Layer two is that Remus and Tonks aren't themselves on the page for most of Books 5-7, so their "love story," as such, is 90% exposition. The only scenes we get of them as a couple are Tonks scolding Remus for not dating her and Remus guiltily shooting her down. It also seems out of character for Remus, who is defined in many ways by his attachment to the past and who has been living out of Sirius's pockets for two years, to show little or no apparent grief at the death of his best friend of twenty years, not to mention one of the last people alive who loved James Potter. Harry grieves Sirius more than Lupin seems to, and Harry knew Sirius for about five minutes compared to Lupin. That's not to say that grief always looks the same — it's different, and I'm sure Lupin compartmentalized it for the war effort — but it should, in theory, stop you from jumping into a high-intensity relationship with your dead best friend's niece. (If you look at the timeline on Tonks and Lupin's relationship vis-a-vis Sirius's death, it is absolutely wild.)

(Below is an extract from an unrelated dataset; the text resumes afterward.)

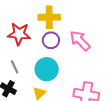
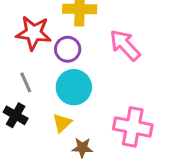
purple circle: (51, 40) -> (68, 49), moved

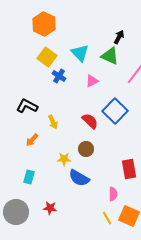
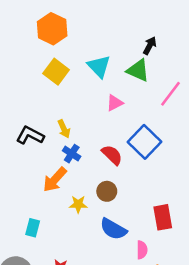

The Wolfstar in Lionheart is subtle, but as overt as I thought was realistic for two men who hadn't seen each other in years and are also, by necessity, only seen by the reader in the presence of their thirteen-year-old godson. I wanted to capture the energy of "closeted on-again off-again lovers in the 70s and 80s before having a VERY messy breakup" (which, believe it or not, is a broader demographic than you'd think), both because I think it's a fun way to write them (the vibes! the possessiveness! the old-married-couple meets shy-first-relationship of it all!) and because it explains why Lupin is totally alone before Prisoner of Azkaban — in particular, why he never made an effort to contact Harry. It's hard enough to be a closeted man in Britain in the 1980s; throw in a case of lycanthropy and an insane amount of personal trauma, and what you've got on your hands is the kind of guy who'd go totally radio silent on everyone he knows for 13 straight years.